Tokyo – Kamakura – Tokyo
Nous retrouvons notre guide Noriko pour une journée consacrée à la visite de quelques temples et sanctuaires à Kamakura, une ville côtière située à environ une heure de route au sud de Tokyo, qui fut la capitale du Japon de 1192 à 1333. C’est de cette époque que datent généralement les nombreux édifices religieux de Kamakura, dont l’histoire est inextricablement liée aux dynasties de shoguns et de régents. Ce sera une journée d’émerveillement permanent car les temples, déjà très impressionnants par eux-mêmes, sont généralement situés dans de superbes jardins empreints de sérénité et de grâce.
Notre première étape est le petit temple bouddhiste de Hokoku-ji, surtout remarquable pour sa forêt de bambous.
Nous visitons ensuite Hachiman-gu, le plus grand sanctuaire shintoïste de Kamakura. Des couples mariés viennent y recevoir une bénédiction, ainsi que les enfants
nouveaux-nés (au 31ème jour pour les garçons et au 33ème jour pour les filles).
Puis nous nous dirigeons vers le temple Hase-dera, consacré à Kannon, la déesse de la
miséricorde. Un jardin y est consacré à Jizo, la divinité protectrice des enfants. D’innombrables statuettes sont déposées en mémoire des enfants morts-nés ou morts en bas âge.

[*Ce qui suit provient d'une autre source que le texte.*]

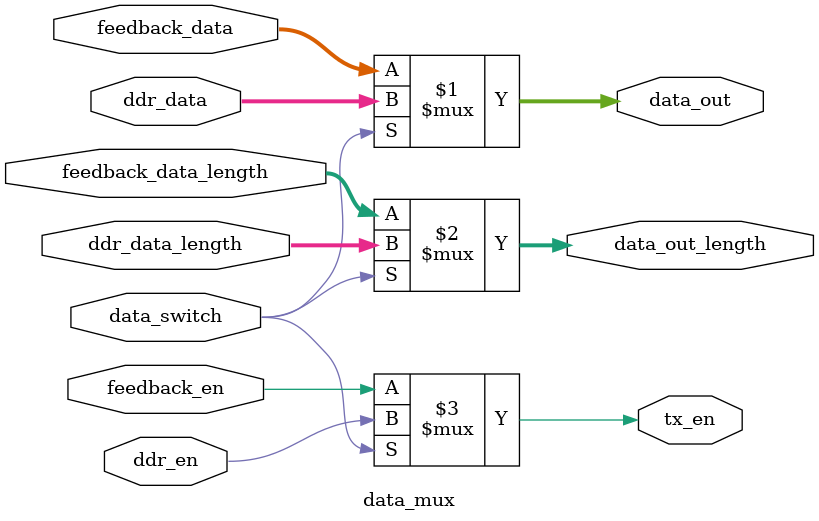
<source format=v>
`timescale 1ns / 1ps


module data_mux(
    input [63:0] feedback_data,
    input [7:0] feedback_data_length,
    input [63:0] ddr_data,
    input [7:0] ddr_data_length,
    input data_switch,
    input feedback_en,
    input ddr_en,
    output tx_en,
    output [63:0] data_out,
    output [7:0] data_out_length
    );

    assign data_out = data_switch?ddr_data:feedback_data;
    assign data_out_length = data_switch?ddr_data_length:feedback_data_length;
    assign tx_en = data_switch?ddr_en:feedback_en;
    
endmodule

</source>
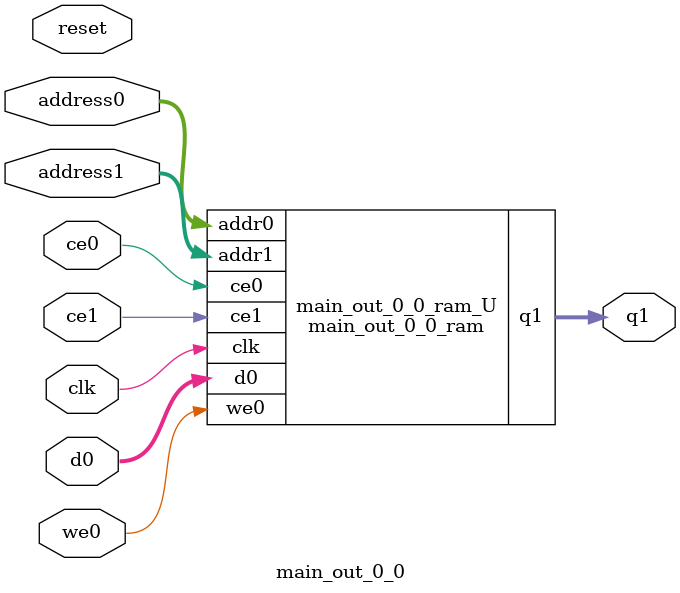
<source format=v>
`timescale 1 ns / 1 ps
module main_out_0_0_ram (addr0, ce0, d0, we0, addr1, ce1, q1,  clk);

parameter DWIDTH = 32;
parameter AWIDTH = 4;
parameter MEM_SIZE = 14;

input[AWIDTH-1:0] addr0;
input ce0;
input[DWIDTH-1:0] d0;
input we0;
input[AWIDTH-1:0] addr1;
input ce1;
output reg[DWIDTH-1:0] q1;
input clk;

reg [DWIDTH-1:0] ram[0:MEM_SIZE-1];




always @(posedge clk)  
begin 
    if (ce0) begin
        if (we0) 
            ram[addr0] <= d0; 
    end
end


always @(posedge clk)  
begin 
    if (ce1) begin
        q1 <= ram[addr1];
    end
end


endmodule

`timescale 1 ns / 1 ps
module main_out_0_0(
    reset,
    clk,
    address0,
    ce0,
    we0,
    d0,
    address1,
    ce1,
    q1);

parameter DataWidth = 32'd32;
parameter AddressRange = 32'd14;
parameter AddressWidth = 32'd4;
input reset;
input clk;
input[AddressWidth - 1:0] address0;
input ce0;
input we0;
input[DataWidth - 1:0] d0;
input[AddressWidth - 1:0] address1;
input ce1;
output[DataWidth - 1:0] q1;



main_out_0_0_ram main_out_0_0_ram_U(
    .clk( clk ),
    .addr0( address0 ),
    .ce0( ce0 ),
    .we0( we0 ),
    .d0( d0 ),
    .addr1( address1 ),
    .ce1( ce1 ),
    .q1( q1 ));

endmodule


</source>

Notre étape suivante nous conduit au Daibatsu, le grand bouddha de Kamakura,
haut de plus de treize mètres. Il n’existe qu’un bouddha plus grand au Japon, il se trouve à Nara. Un tsunami a emporté le temple qui entourait le grand bouddha il y a bien longtemps ; la statue est donc maintenant en plein air. Contrairement à celui de l’île de Lantau, ce bouddha a les mains jointes. Les fidèles pensent qu’un jour, le bouddha se lévera... et ils lui ont donc préparé d’immenses pantoufles tenues à sa disposition à proximité.
Pendant notre visite a lieu une cérémonie du thé. Noriko nous explique que ce rite est très codifié. Celui à qui l’on sert le thé, par exemple, commence par remercier, puis il tourne le bol en trois petits mouvements pour que le motif principal en soit tourné vers l'extérieur. Il boit ensuite le thé en trois gorgées, suivies d’une demi-gorgée bruyante (“il m’a tellement plu que je l’ai bu jusqu’à la dernière gorgée”). Pour finir, il admire le bol et s’enquiert auprès de son hôtesse de sa provenance, du nom de l’artiste qui l’a décoré, etc. Nous observons parmi les participants à la cérémonie plusieurs dames en jolis kimonos qui respectent le rituel. Noriko nous dit qu’il faut au minimum trois ans d’étude pour maîtriser toutes les subtilités de la cérémonie du thé. Elle-même a étudié un an avant d’abandonner...
Il est temps de déjeuner dans l’étonnant restaurant Rai-Tei, situé au milieu d’un magnifique jardin de 10 hectares décoré de reliques bouddhistes, dans lequel se trouve une autre forêt de bambous. Le restaurant se spécialise dans la confection des “soba noodles”, des nouilles à la farine de sarrasin que l’un déguste après les avoir trempées dans une sauce au soja. On nous apporte des plateaux magnifiquement agencés ; le repas est délicieux.
Dernière étape au sanctuaire Zeniarai Benten Shrine, où une croyance veut que les pièces lavées
dans le ruisseau voient leur valeur doubler. Les visiteurs s’affairent... Certains lavent des billets, y compris des dollars !
Il est temps de revenir vers Tokyo, où nous retrouvons quelques embouteillages.
Nous décidons ensuite de faire un tour à la piscine de l’hôtel, qui est un petit bijou de design. Trois voies d’eau de 50 mètres jouxtent un jacuzzi aux parois translucides éclairées de l’intérieur. Il n’y a personne ; nous avons la piscine pour nous seuls.
Dîner au restaurant French Kitchen, l’un des cinq ou six restaurants de l’hôtel, où je choisis un “Steak Frites, Parisian brasserie style”. C’est presque meilleur que l’original.